Trois suicides en trois semaines, à Nantes et ailleurs la prison tue !

Mercredi 10 avril 2013, un homme de 23 ans s’est donné la mort dans sa cellule(1), au sein de la très moderne maison d’arrêt de Carquefou-Nantes, en service depuis juin 2012. Trois semaines auparavant, cette prison connaissait son premier suicide en son sein, puis le deuxième dans la foulée, les 22 et 30 mars.

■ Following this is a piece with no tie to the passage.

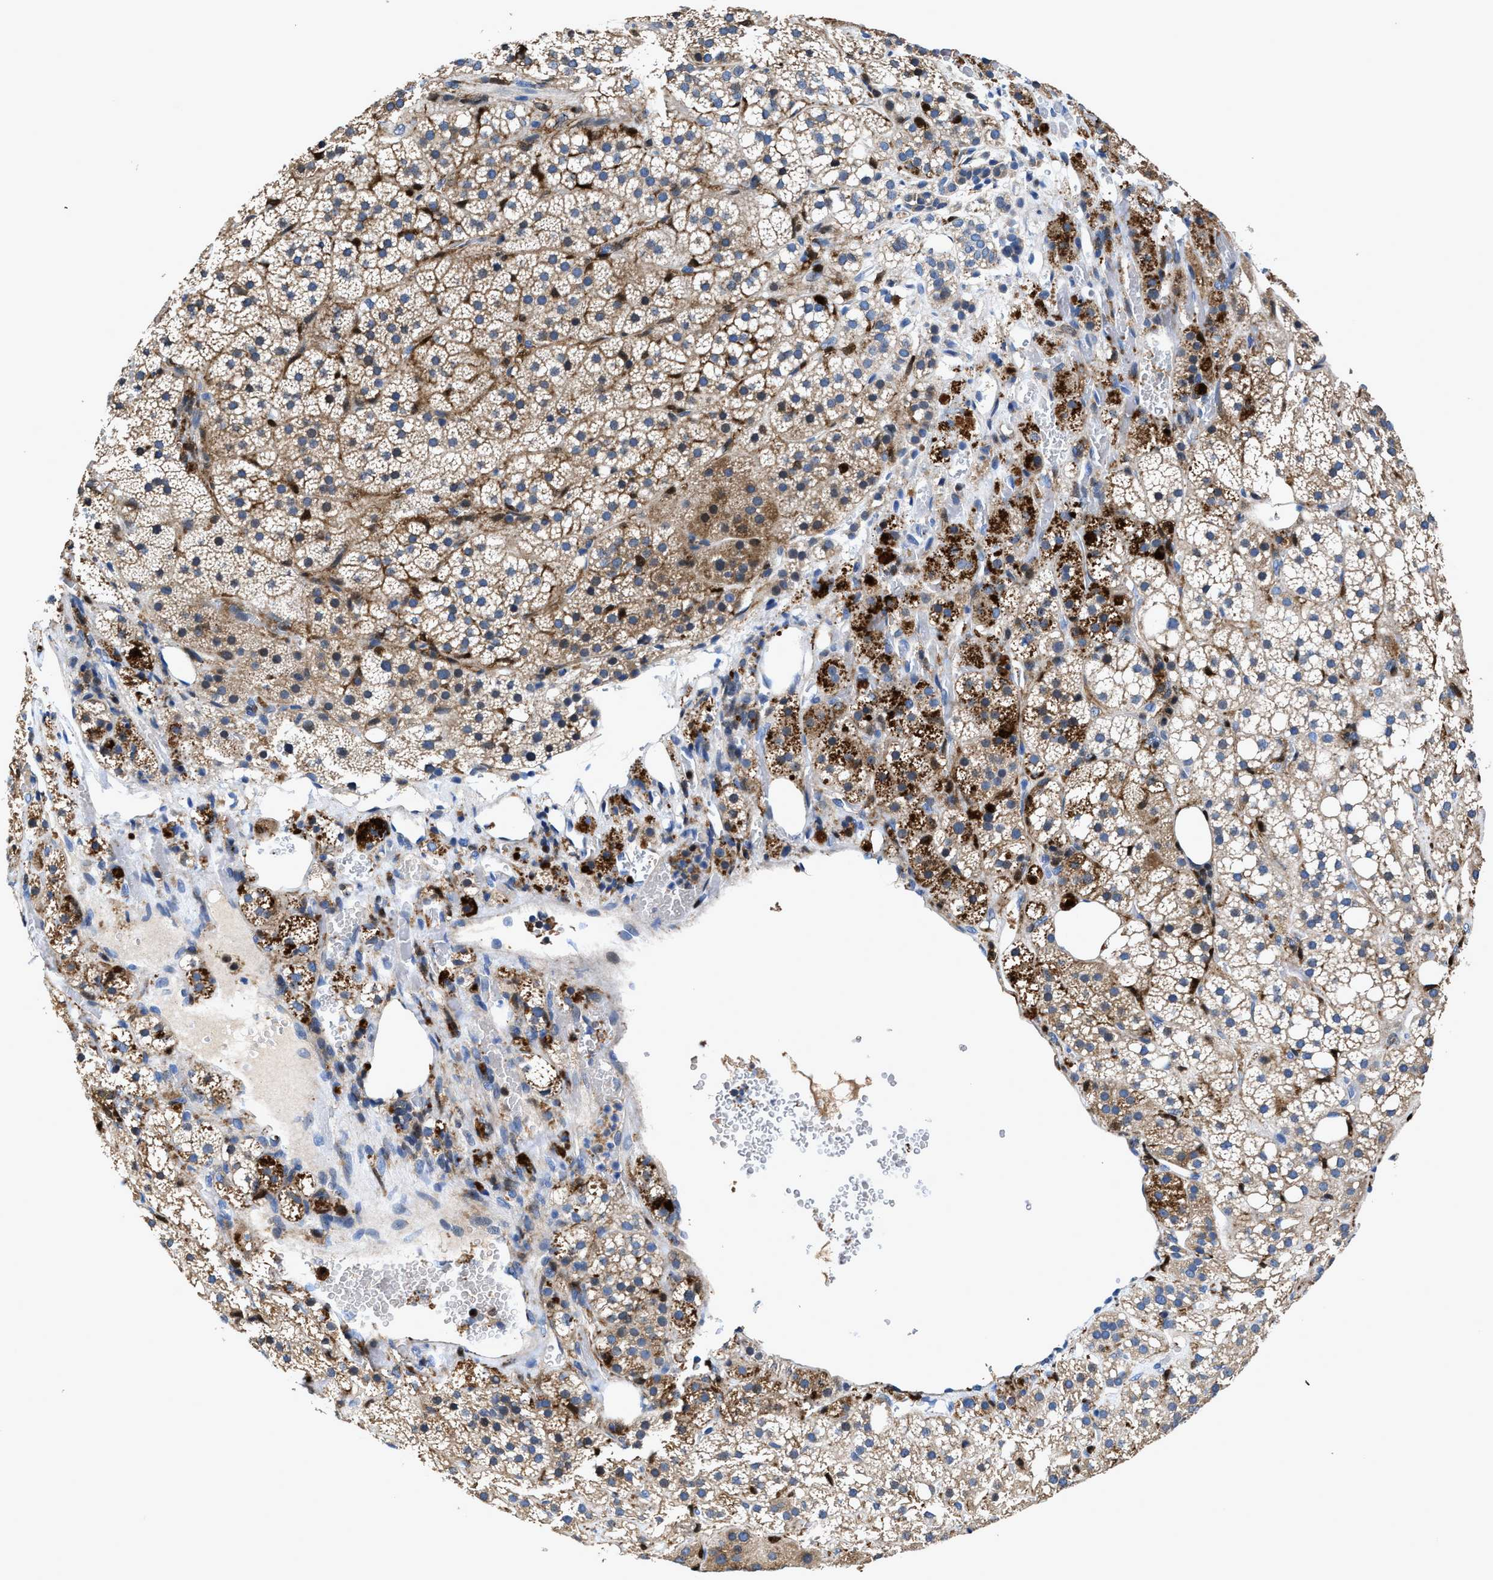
{"staining": {"intensity": "moderate", "quantity": ">75%", "location": "cytoplasmic/membranous"}, "tissue": "adrenal gland", "cell_type": "Glandular cells", "image_type": "normal", "snomed": [{"axis": "morphology", "description": "Normal tissue, NOS"}, {"axis": "topography", "description": "Adrenal gland"}], "caption": "Approximately >75% of glandular cells in benign human adrenal gland show moderate cytoplasmic/membranous protein expression as visualized by brown immunohistochemical staining.", "gene": "RGS10", "patient": {"sex": "female", "age": 59}}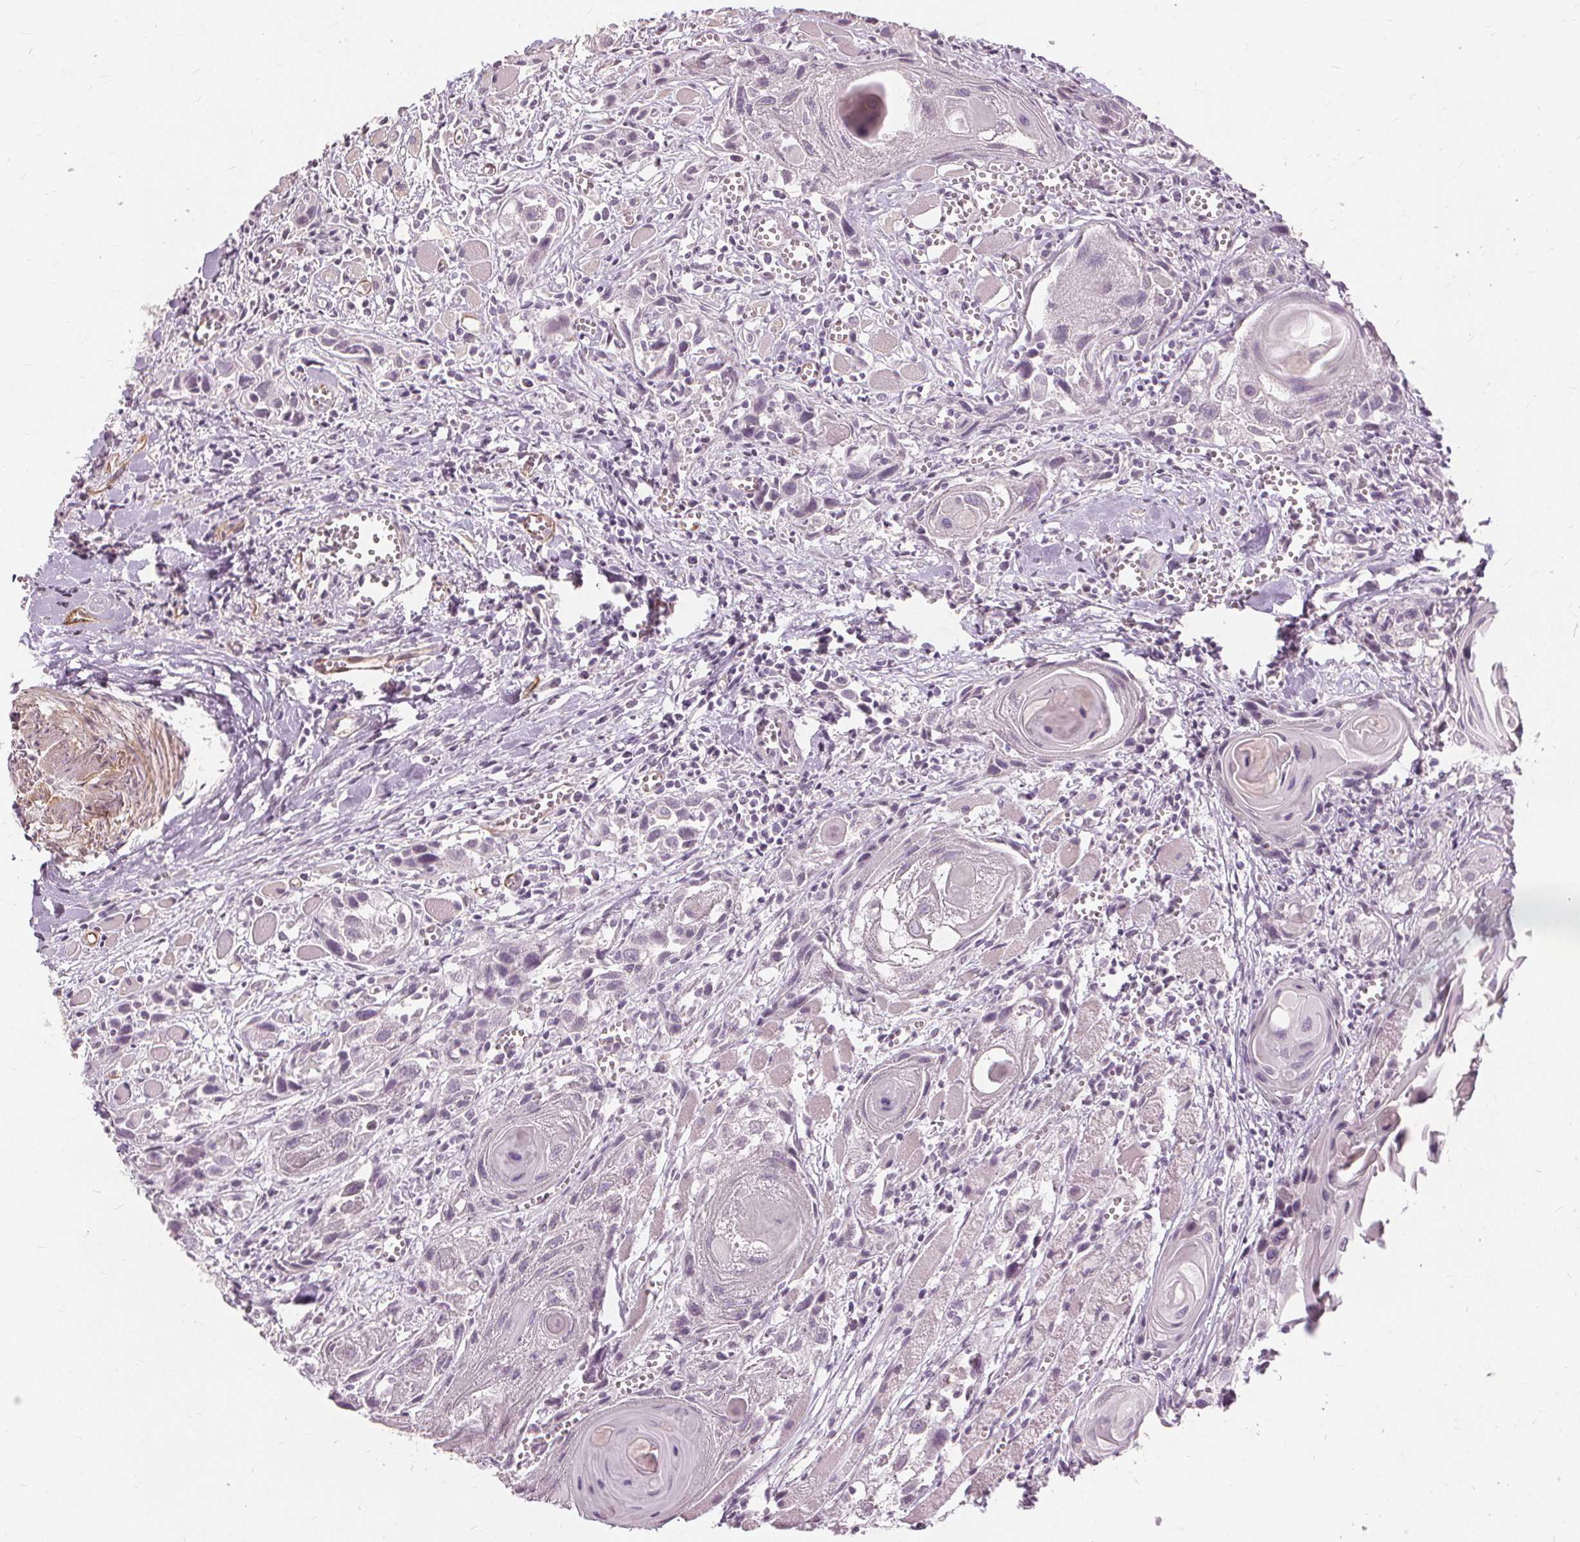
{"staining": {"intensity": "negative", "quantity": "none", "location": "none"}, "tissue": "head and neck cancer", "cell_type": "Tumor cells", "image_type": "cancer", "snomed": [{"axis": "morphology", "description": "Squamous cell carcinoma, NOS"}, {"axis": "topography", "description": "Head-Neck"}], "caption": "IHC histopathology image of human head and neck cancer stained for a protein (brown), which shows no expression in tumor cells.", "gene": "SFTPD", "patient": {"sex": "female", "age": 80}}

Ces événements, évoqués par la presse locale mais ne remettant jamais en cause l’institution judiciaire(2), font écho aux deux suicides perpétrés au sein du nouveau centre pénitentiaire de Lyon-Corbas, à l’architecture et au fonctionnement très proches, les 11 et 30 mars derniers. Ces deux établissements, issus du « plan 13200 » comme de nombreux autres(3), illustrent bien l’échec total d’une politique pénale censée répondre aux problèmes de surpopulation carcérale et de conditions d’incarcération. Alors que l’évasion anecdotique d’un seul sert à ramener des débats sécuritaires sur la scène médiatique, il est déplorable que la sortie de trois personnes détenues les pied en avant n’inquiète pas sur le respect des droits fondamentaux, censé être une priorité dans une société ayant aboli la peine de mort il y a plus de 30 ans.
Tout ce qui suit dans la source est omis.